Понимание обязанности исключительно как обязанности по отношению к людям («нравственность товарищества») подготовляло человека к принятию требований революционной солидарности. Еще вчера солдаты могли считать себя «гражданами такой-то республики», «рядовыми такого-то полка» и «такой-то роты». Сегодня, в стихийном водовороте войны, они вступают в короткие, но поучительные соприкосновения с солдатами, причисляющими себя к совсем другим общностям (с рядовыми иных подразделений и иных держав); оказываются вместе с ними в маленьких группах, сформированных бедой, а не /245/ полковыми списками; убеждаются, что эти чужие люди достойны симпатии, сострадания и доверия. А назавтра из этого ощущения может родиться сознание того, что существующее общество объединяет и делит людей неправильно, что они должны объединиться по-новому и по-новому определить фронт борьбы…

Война, зашедшая в тупик, придала совершенно особое значение «малым группам», в которые забрасывали людей стихийные обстоятельства.

Когда от батальона, брошенного в атаку, остается два взвода; когда эти два взвода присоединяют десяток-другой случайных людей, бог знает куда приписанных, но, несомненно, братьев по несчастью; когда все эти люди не видят никаких оснований для того, чтобы вернуться под боевые знамена и снова быть брошенными в атаку, — налицо группа, которая не является больше группой общества, ведущего войну. Она откроет огонь, если это необходимо для спасения жизни, но она не откроет огня «ради успеха операции»; она может расстрелять того, кто бежит и оставляет других в опасности, но сама — как слаженная и организованная боевая единица — дезертирует; она может сурово покарать того, кто обокрал товарища, но сама готова ограбить казенный продовольственный склад. Эта группа не признает ни закона, ни морали, но она знает дисциплину и взаимопомощь, для нее не теряет смысл различие между геройством и малодушием, верностью и предательством, подлинностью и позерством. Отношения ее членов основываются на нравственности, которая признает только непосредственные обязанности перед людьми.

Это именно нравственность, а не уголовная мораль клана или шайки. Почему? Да потому, что сама группа отделена от существующего общества, а не от остальных людей. Вор, отставший от шайки, не может уповать на то, что первый же повстречавшийся ему человек тоже окажется вором. Но солдат, отбившийся от полка в Италии где-нибудь в 1916 году, не только надеялся, но и хорошо знал, что, к какому бы подразделению он ни пристал, он встретит в нем ту же ненависть к существующему порядку, ту же склонность к дезертирству, то же сострадание ко всякой живой твари, попавшей в волчью яму войны.
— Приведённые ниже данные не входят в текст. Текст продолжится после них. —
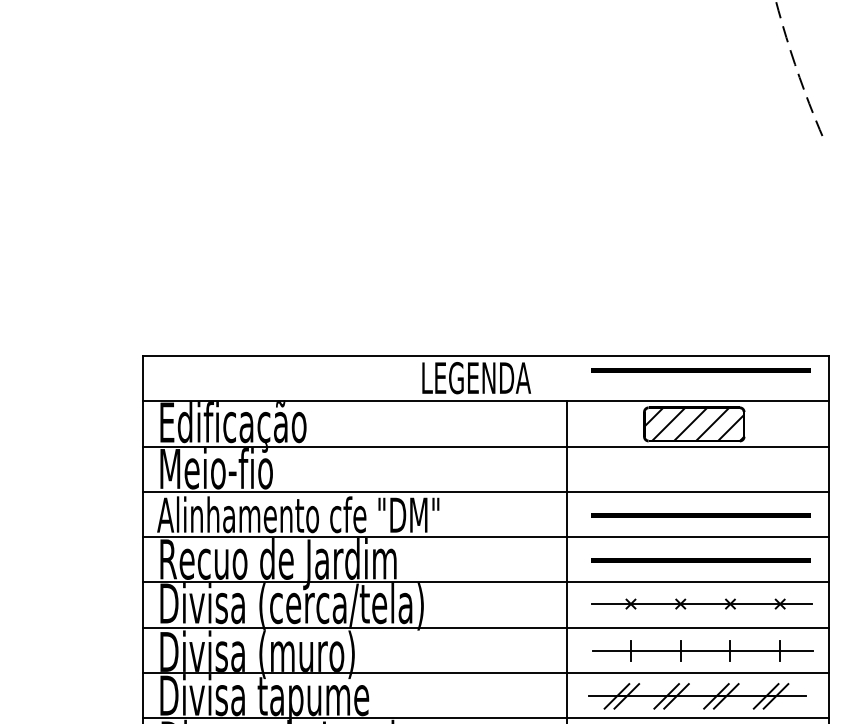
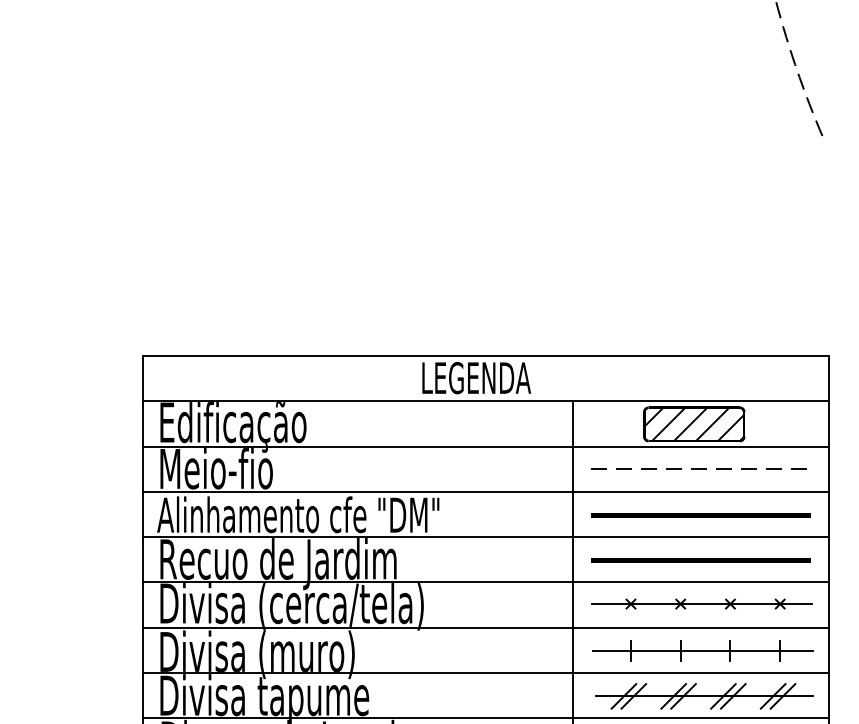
line at (700, 370): present -> none
line at (698, 468): none -> present
line at (567, 560) position: (567, 560) -> (573, 560)
part at (697, 696) position: (697, 696) -> (704, 696)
Война привела общество в расплавленное состояние, расшатала кристаллическую решетку существующих социальных институтов. Но сама магма, частицами которой сделались люди, не была абсолютно аморфной. В ней возникали, /246/ распускались и вновь собирались вязкие, полутвердые сгустки. Вихревое движение человеческих масс подчинялось каким-то очень древним требованиям общежития, неписаным законам «кровного братства».

Особенностью первой мировой войны (ее отличием от войны, которую гитлеровская Германия начала в 1939 году) было то, что капитализм развязал ее, еще не выносив «человека войны», равнодушного насильника и убийцу.

Основную массу солдат составляли крестьяне, уже в силу своей забитости и патриархальной косности не способные испытать героического воодушевления по отношению к «прогрессу», «цивилизации», «отечеству», «правому делу» и другим абстрактным сущностям, состоявшим в те годы на службе у шовинизма. Крестьянин был слишком неразвит для того, чтобы стать жертвой милитаристской пропаганды. Сама бессмысленная жестокость войны не могла его обескуражить и деморализовать, потому что он давно привык считать безумным тот мир, который лежал за пределами размеренной сельской жизни и разрушал эту жизнь. Ощущение краха всех ожиданий, которое для многих стало внутренней достоверностью лишь в последние годы войны (а некоторыми и вообще не было испытано), было пережито крестьянином уже в тот момент, когда его мобилизовали и «социализировали» в роты, батальоны и армии. В «Прощай, оружие!» есть справедливая и меткая реплика на этот счет: крестьяне, пишет Хемингуэй, «были побиты с самого начала. Они были побиты тогда, когда их оторвали от земли и надели на них солдатскую форму. Вот почему крестьянин мудр — потому что он с самого начала потерпел поражение…».[7]